» AIM OF THE EXERCISE: Reading the records beneath this task, work out how many lines contain the word "begin" and reply with only that number.

Dataset items:
════════════════════
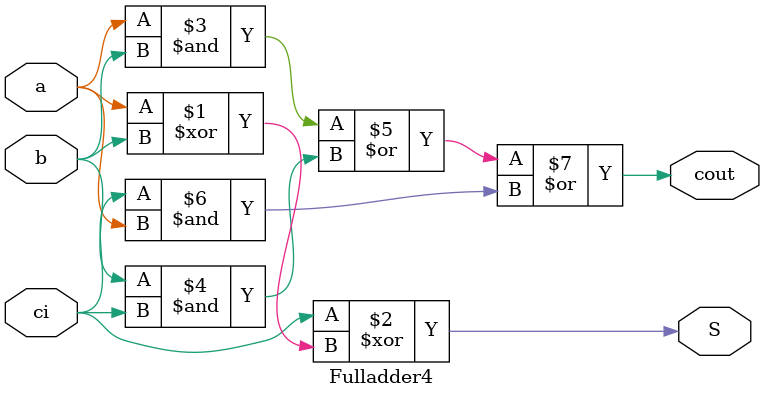
<source format=v>
`timescale 1ns / 1ps
module Fulladder4(
input ci,
input a, b, 
output S,
output cout
    );

assign S = ci ^ ( a ^ b );
assign cout = (a & b) | (b & ci) | (ci & a); 

endmodule

</source>
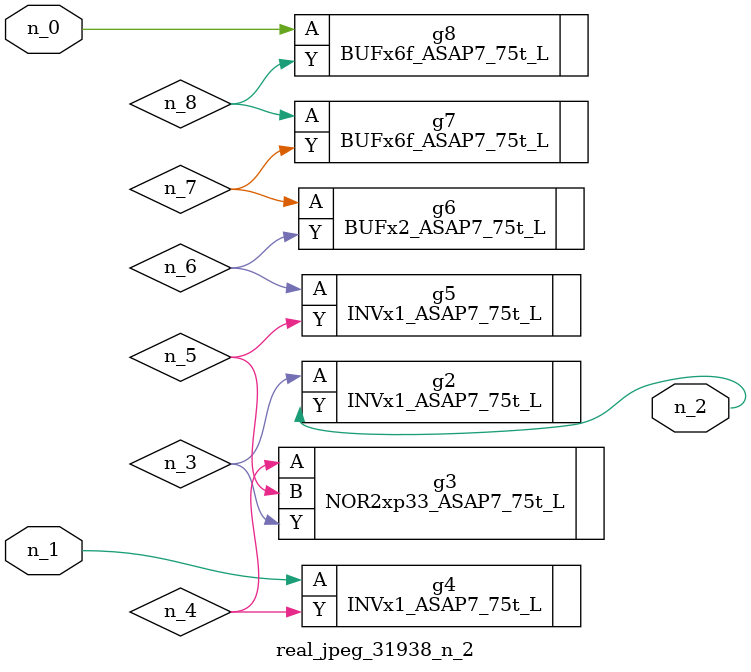
<source format=v>
module real_jpeg_31938_n_2 (n_1, n_0, n_2);

input n_1;
input n_0;

output n_2;

wire n_5;
wire n_4;
wire n_8;
wire n_6;
wire n_7;
wire n_3;

BUFx6f_ASAP7_75t_L g8 ( 
.A(n_0),
.Y(n_8)
);

INVx1_ASAP7_75t_L g4 ( 
.A(n_1),
.Y(n_4)
);

INVx1_ASAP7_75t_L g2 ( 
.A(n_3),
.Y(n_2)
);

NOR2xp33_ASAP7_75t_L g3 ( 
.A(n_4),
.B(n_5),
.Y(n_3)
);

INVx1_ASAP7_75t_L g5 ( 
.A(n_6),
.Y(n_5)
);

BUFx2_ASAP7_75t_L g6 ( 
.A(n_7),
.Y(n_6)
);

BUFx6f_ASAP7_75t_L g7 ( 
.A(n_8),
.Y(n_7)
);


endmodule
</source>
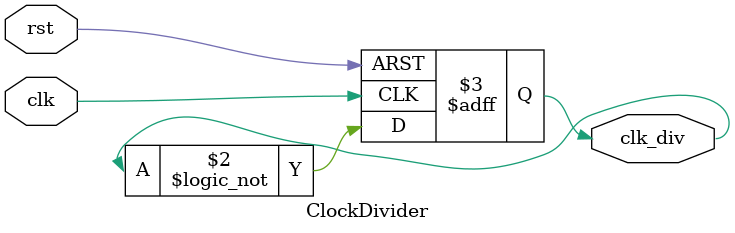
<source format=v>
module ClockDivider (
    input clk, rst,
    output reg clk_div
    );

always @ (posedge(clk), posedge(rst))
begin
    if (rst) clk_div <= 0;
    else clk_div <= !clk_div;
end
endmodule

</source>
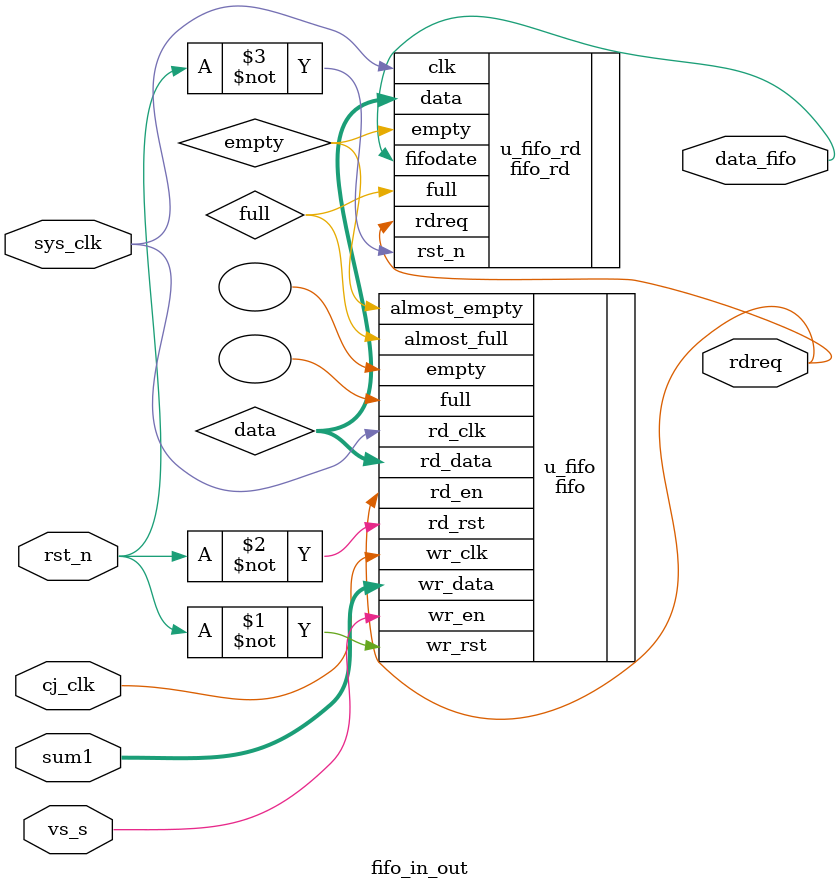
<source format=v>
module fifo_in_out(
    input       sys_clk    ,         // Ê±ÖÓÐÅºÅ
    input       cj_clk     ,
    input       rst_n      ,      // ¸´Î»
    input [8:0] sum1       , 
    input       vs_s       ,
    output      data_fifo  ,
    output       rdreq      
);

//wire define

wire            vs_s    ;        
wire   [8:0]    data    ;         
//reg    [8:0]    sum1    ;
wire     [8:0]    sum1   ;
wire            rdreq   ;        
wire    [8:0]   q       ;         
wire            empty ;        
wire            full  ;         
//*****************************************************
//**                    main code
//*****************************************************

//always  @(posedge cj_clk or negedge rst)begin
  //  if(rst==1'b0)begin
        //data <= 0 ;
  //  end
   // else if(vs_s==1)begin
  //      data <= sum1 ;
 //   end

//end



//Àý»¯FIFOÄ£¿é
fifo u_fifo(
    .wr_data(sum1), // input [7:0]
    .wr_en(vs_s), // input
    .wr_clk(cj_clk), // input
    .full(), // output
    .wr_rst(~rst_n ), // input
    .almost_full(  full   ), // output
    .rd_data(data), // output [7:0]
    .rd_en(rdreq), // input
    .rd_clk(sys_clk), // input
    .empty(), // output
    .rd_rst(~rst_n ), // input
    .almost_empty(   empty      )
);


//Àý»¯¶ÁFIFOÄ£¿é
fifo_rd u_fifo_rd(
    .clk     (sys_clk ),          // ¶ÁÊ±???
    .rst_n   (~rst_n   ),         // ¸´Î»ÐÅºÅ

    .rdreq   (rdreq   ),          // ¶ÁÇë???
    .data     (data       ),          // ´ÓFIFOÊä³öµÄÊý???
    .empty (empty ),          // ¶Á¿ÕÐÅºÅ
    .full  (full  ),           // ¶ÁÂúÐÅºÅ
    .fifodate  (data_fifo)
   
);

endmodule 
</source>
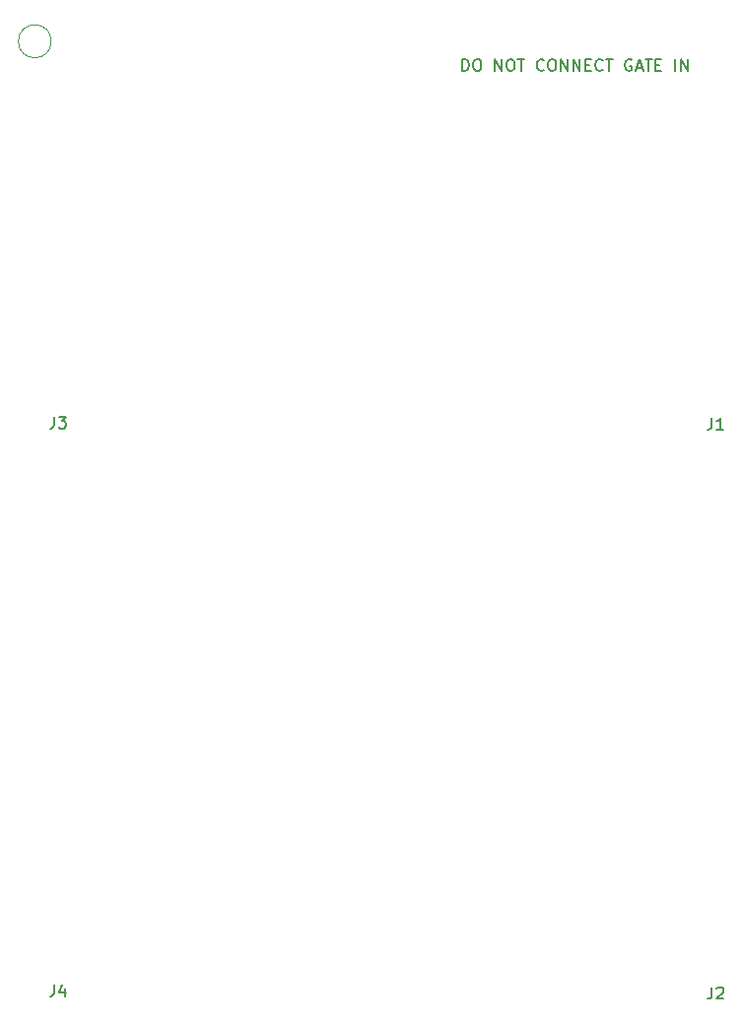
<source format=gbr>
%TF.GenerationSoftware,KiCad,Pcbnew,(6.0.11)*%
%TF.CreationDate,2023-03-02T18:35:56+00:00*%
%TF.ProjectId,Ampelope_Adapter,416d7065-6c6f-4706-955f-416461707465,rev?*%
%TF.SameCoordinates,Original*%
%TF.FileFunction,Legend,Top*%
%TF.FilePolarity,Positive*%
%FSLAX46Y46*%
G04 Gerber Fmt 4.6, Leading zero omitted, Abs format (unit mm)*
G04 Created by KiCad (PCBNEW (6.0.11)) date 2023-03-02 18:35:56*
%MOMM*%
%LPD*%
G01*
G04 APERTURE LIST*
%ADD10C,0.150000*%
%ADD11C,0.120000*%
G04 APERTURE END LIST*
D10*
X136733333Y-52552380D02*
X136733333Y-51552380D01*
X136971428Y-51552380D01*
X137114285Y-51600000D01*
X137209523Y-51695238D01*
X137257142Y-51790476D01*
X137304761Y-51980952D01*
X137304761Y-52123809D01*
X137257142Y-52314285D01*
X137209523Y-52409523D01*
X137114285Y-52504761D01*
X136971428Y-52552380D01*
X136733333Y-52552380D01*
X137923809Y-51552380D02*
X138114285Y-51552380D01*
X138209523Y-51600000D01*
X138304761Y-51695238D01*
X138352380Y-51885714D01*
X138352380Y-52219047D01*
X138304761Y-52409523D01*
X138209523Y-52504761D01*
X138114285Y-52552380D01*
X137923809Y-52552380D01*
X137828571Y-52504761D01*
X137733333Y-52409523D01*
X137685714Y-52219047D01*
X137685714Y-51885714D01*
X137733333Y-51695238D01*
X137828571Y-51600000D01*
X137923809Y-51552380D01*
X139542857Y-52552380D02*
X139542857Y-51552380D01*
X140114285Y-52552380D01*
X140114285Y-51552380D01*
X140780952Y-51552380D02*
X140971428Y-51552380D01*
X141066666Y-51600000D01*
X141161904Y-51695238D01*
X141209523Y-51885714D01*
X141209523Y-52219047D01*
X141161904Y-52409523D01*
X141066666Y-52504761D01*
X140971428Y-52552380D01*
X140780952Y-52552380D01*
X140685714Y-52504761D01*
X140590476Y-52409523D01*
X140542857Y-52219047D01*
X140542857Y-51885714D01*
X140590476Y-51695238D01*
X140685714Y-51600000D01*
X140780952Y-51552380D01*
X141495238Y-51552380D02*
X142066666Y-51552380D01*
X141780952Y-52552380D02*
X141780952Y-51552380D01*
X143733333Y-52457142D02*
X143685714Y-52504761D01*
X143542857Y-52552380D01*
X143447619Y-52552380D01*
X143304761Y-52504761D01*
X143209523Y-52409523D01*
X143161904Y-52314285D01*
X143114285Y-52123809D01*
X143114285Y-51980952D01*
X143161904Y-51790476D01*
X143209523Y-51695238D01*
X143304761Y-51600000D01*
X143447619Y-51552380D01*
X143542857Y-51552380D01*
X143685714Y-51600000D01*
X143733333Y-51647619D01*
X144352380Y-51552380D02*
X144542857Y-51552380D01*
X144638095Y-51600000D01*
X144733333Y-51695238D01*
X144780952Y-51885714D01*
X144780952Y-52219047D01*
X144733333Y-52409523D01*
X144638095Y-52504761D01*
X144542857Y-52552380D01*
X144352380Y-52552380D01*
X144257142Y-52504761D01*
X144161904Y-52409523D01*
X144114285Y-52219047D01*
X144114285Y-51885714D01*
X144161904Y-51695238D01*
X144257142Y-51600000D01*
X144352380Y-51552380D01*
X145209523Y-52552380D02*
X145209523Y-51552380D01*
X145780952Y-52552380D01*
X145780952Y-51552380D01*
X146257142Y-52552380D02*
X146257142Y-51552380D01*
X146828571Y-52552380D01*
X146828571Y-51552380D01*
X147304761Y-52028571D02*
X147638095Y-52028571D01*
X147780952Y-52552380D02*
X147304761Y-52552380D01*
X147304761Y-51552380D01*
X147780952Y-51552380D01*
X148780952Y-52457142D02*
X148733333Y-52504761D01*
X148590476Y-52552380D01*
X148495238Y-52552380D01*
X148352380Y-52504761D01*
X148257142Y-52409523D01*
X148209523Y-52314285D01*
X148161904Y-52123809D01*
X148161904Y-51980952D01*
X148209523Y-51790476D01*
X148257142Y-51695238D01*
X148352380Y-51600000D01*
X148495238Y-51552380D01*
X148590476Y-51552380D01*
X148733333Y-51600000D01*
X148780952Y-51647619D01*
X149066666Y-51552380D02*
X149638095Y-51552380D01*
X149352380Y-52552380D02*
X149352380Y-51552380D01*
X151257142Y-51600000D02*
X151161904Y-51552380D01*
X151019047Y-51552380D01*
X150876190Y-51600000D01*
X150780952Y-51695238D01*
X150733333Y-51790476D01*
X150685714Y-51980952D01*
X150685714Y-52123809D01*
X150733333Y-52314285D01*
X150780952Y-52409523D01*
X150876190Y-52504761D01*
X151019047Y-52552380D01*
X151114285Y-52552380D01*
X151257142Y-52504761D01*
X151304761Y-52457142D01*
X151304761Y-52123809D01*
X151114285Y-52123809D01*
X151685714Y-52266666D02*
X152161904Y-52266666D01*
X151590476Y-52552380D02*
X151923809Y-51552380D01*
X152257142Y-52552380D01*
X152447619Y-51552380D02*
X153019047Y-51552380D01*
X152733333Y-52552380D02*
X152733333Y-51552380D01*
X153352380Y-52028571D02*
X153685714Y-52028571D01*
X153828571Y-52552380D02*
X153352380Y-52552380D01*
X153352380Y-51552380D01*
X153828571Y-51552380D01*
X155019047Y-52552380D02*
X155019047Y-51552380D01*
X155495238Y-52552380D02*
X155495238Y-51552380D01*
X156066666Y-52552380D01*
X156066666Y-51552380D01*
X101666666Y-82252380D02*
X101666666Y-82966666D01*
X101619047Y-83109523D01*
X101523809Y-83204761D01*
X101380952Y-83252380D01*
X101285714Y-83252380D01*
X102047619Y-82252380D02*
X102666666Y-82252380D01*
X102333333Y-82633333D01*
X102476190Y-82633333D01*
X102571428Y-82680952D01*
X102619047Y-82728571D01*
X102666666Y-82823809D01*
X102666666Y-83061904D01*
X102619047Y-83157142D01*
X102571428Y-83204761D01*
X102476190Y-83252380D01*
X102190476Y-83252380D01*
X102095238Y-83204761D01*
X102047619Y-83157142D01*
X158166666Y-131252380D02*
X158166666Y-131966666D01*
X158119047Y-132109523D01*
X158023809Y-132204761D01*
X157880952Y-132252380D01*
X157785714Y-132252380D01*
X158595238Y-131347619D02*
X158642857Y-131300000D01*
X158738095Y-131252380D01*
X158976190Y-131252380D01*
X159071428Y-131300000D01*
X159119047Y-131347619D01*
X159166666Y-131442857D01*
X159166666Y-131538095D01*
X159119047Y-131680952D01*
X158547619Y-132252380D01*
X159166666Y-132252380D01*
X101666666Y-131052380D02*
X101666666Y-131766666D01*
X101619047Y-131909523D01*
X101523809Y-132004761D01*
X101380952Y-132052380D01*
X101285714Y-132052380D01*
X102571428Y-131385714D02*
X102571428Y-132052380D01*
X102333333Y-131004761D02*
X102095238Y-131719047D01*
X102714285Y-131719047D01*
X158166666Y-82352380D02*
X158166666Y-83066666D01*
X158119047Y-83209523D01*
X158023809Y-83304761D01*
X157880952Y-83352380D01*
X157785714Y-83352380D01*
X159166666Y-83352380D02*
X158595238Y-83352380D01*
X158880952Y-83352380D02*
X158880952Y-82352380D01*
X158785714Y-82495238D01*
X158690476Y-82590476D01*
X158595238Y-82638095D01*
D11*
X101414214Y-50000000D02*
G75*
G03*
X101414214Y-50000000I-1414214J0D01*
G01*
M02*

</source>
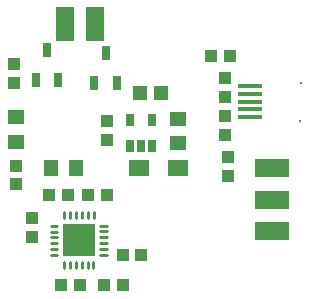
<source format=gtp>
G04 ---------------------------- Layer name :TOP PASTER LAYER*
G04 EasyEDA v5.6.15, Thu, 26 Jul 2018 23:14:09 GMT*
G04 c86fb450fb884ade9fd06fb8d4d9ff78*
G04 Gerber Generator version 0.2*
G04 Scale: 100 percent, Rotated: No, Reflected: No *
G04 Dimensions in inches *
G04 leading zeros omitted , absolute positions ,2 integer and 4 decimal *
%FSLAX24Y24*%
%MOIN*%
G90*
G70D02*

%ADD10C,0.010000*%
%ADD15C,0.011024*%
%ADD17R,0.105512X0.105512*%
%ADD18R,0.039370X0.043307*%
%ADD19R,0.078740X0.017717*%
%ADD20R,0.027559X0.049213*%
%ADD21R,0.043307X0.039370*%
%ADD22R,0.071500X0.053500*%
%ADD23R,0.055100X0.051200*%
%ADD24R,0.118110X0.059055*%
%ADD25R,0.025591X0.041732*%
%ADD26R,0.057870X0.045670*%
%ADD27R,0.047244X0.047244*%
%ADD28R,0.059055X0.118110*%
%ADD29R,0.051200X0.055100*%

%LPD*%
G54D15*
G01X1776Y2474D02*
G01X1981Y2474D01*
G01X1776Y2276D02*
G01X1981Y2276D01*
G01X1776Y2080D02*
G01X1981Y2080D01*
G01X1776Y1884D02*
G01X1981Y1884D01*
G01X1776Y1687D02*
G01X1981Y1687D01*
G01X1776Y1490D02*
G01X1981Y1490D01*
G01X2219Y1256D02*
G01X2219Y1051D01*
G01X2416Y1256D02*
G01X2416Y1051D01*
G01X2613Y1256D02*
G01X2613Y1051D01*
G01X2809Y1256D02*
G01X2809Y1051D01*
G01X3005Y1256D02*
G01X3005Y1051D01*
G01X3203Y1256D02*
G01X3203Y1051D01*
G01X3436Y1494D02*
G01X3641Y1494D01*
G01X3436Y1691D02*
G01X3641Y1691D01*
G01X3436Y1888D02*
G01X3641Y1888D01*
G01X3436Y2084D02*
G01X3641Y2084D01*
G01X3436Y2280D02*
G01X3641Y2280D01*
G01X3436Y2478D02*
G01X3641Y2478D01*
G01X3209Y2926D02*
G01X3209Y2721D01*
G01X3012Y2926D02*
G01X3012Y2721D01*
G01X2815Y2926D02*
G01X2815Y2721D01*
G01X2619Y2926D02*
G01X2619Y2721D01*
G01X2422Y2926D02*
G01X2422Y2721D01*
G01X2225Y2926D02*
G01X2225Y2721D01*
G54D17*
G01X2709Y1984D03*
G54D18*
G01X2753Y484D03*
G01X2123Y484D03*
G01X4803Y1484D03*
G01X4173Y1484D03*
G01X3565Y483D03*
G01X4195Y483D03*
G01X3643Y3504D03*
G01X3013Y3504D03*
G54D19*
G01X8413Y7121D03*
G01X8413Y6865D03*
G01X8413Y6609D03*
G01X8413Y6353D03*
G01X8413Y6098D03*
G54D10*
G01X10110Y7242D03*
G01X10104Y5951D03*
G54D20*
G01X1659Y8326D03*
G01X2032Y7342D03*
G01X1285Y7342D03*
G54D21*
G01X7578Y6128D03*
G01X7578Y5498D03*
G01X7579Y6760D03*
G01X7579Y7390D03*
G01X7688Y4768D03*
G01X7688Y4138D03*
G54D22*
G01X6009Y4393D03*
G01X4719Y4393D03*
G54D23*
G01X609Y5276D03*
G01X609Y6103D03*
G54D24*
G01X9159Y2284D03*
G01X9159Y4384D03*
G01X9159Y3334D03*
G54D20*
G01X3609Y8216D03*
G01X3982Y7232D03*
G01X3235Y7232D03*
G54D25*
G01X4409Y5134D03*
G01X4782Y5134D03*
G01X5157Y5134D03*
G01X5157Y6000D03*
G01X4409Y6000D03*
G54D26*
G01X6009Y5234D03*
G01X6009Y6034D03*
G54D27*
G01X4759Y6884D03*
G01X5467Y6884D03*
G54D21*
G01X3659Y5340D03*
G01X3659Y5970D03*
G01X608Y4478D03*
G01X608Y3848D03*
G54D18*
G01X2343Y3504D03*
G01X1713Y3504D03*
G54D21*
G01X1158Y2728D03*
G01X1158Y2098D03*
G54D28*
G01X2259Y9184D03*
G54D18*
G01X7115Y8133D03*
G01X7745Y8133D03*
G54D29*
G01X1801Y4383D03*
G01X2628Y4383D03*
G54D21*
G01X559Y7240D03*
G01X559Y7870D03*
G54D28*
G01X3259Y9184D03*
M00*
M02*

</source>
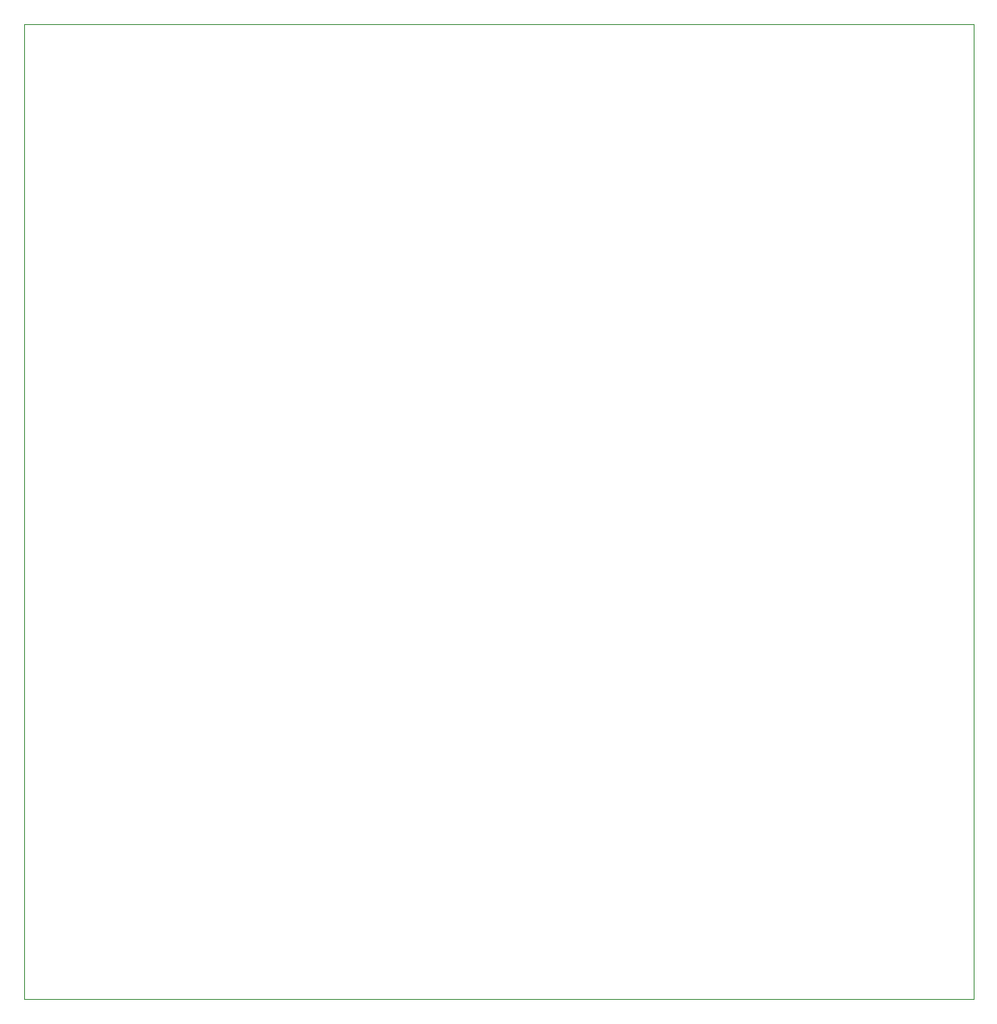
<source format=gbr>
%TF.GenerationSoftware,KiCad,Pcbnew,5.1.10*%
%TF.CreationDate,2021-09-24T20:54:15+02:00*%
%TF.ProjectId,ucdev_board,75636465-765f-4626-9f61-72642e6b6963,rev?*%
%TF.SameCoordinates,Original*%
%TF.FileFunction,Profile,NP*%
%FSLAX46Y46*%
G04 Gerber Fmt 4.6, Leading zero omitted, Abs format (unit mm)*
G04 Created by KiCad (PCBNEW 5.1.10) date 2021-09-24 20:54:15*
%MOMM*%
%LPD*%
G01*
G04 APERTURE LIST*
%TA.AperFunction,Profile*%
%ADD10C,0.050000*%
%TD*%
G04 APERTURE END LIST*
D10*
X53340000Y-25400000D02*
X149860000Y-25400000D01*
X53340000Y-124460000D02*
X53340000Y-25400000D01*
X149860000Y-124460000D02*
X53340000Y-124460000D01*
X149860000Y-25400000D02*
X149860000Y-124460000D01*
M02*

</source>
════════════════════
» RESULT: 4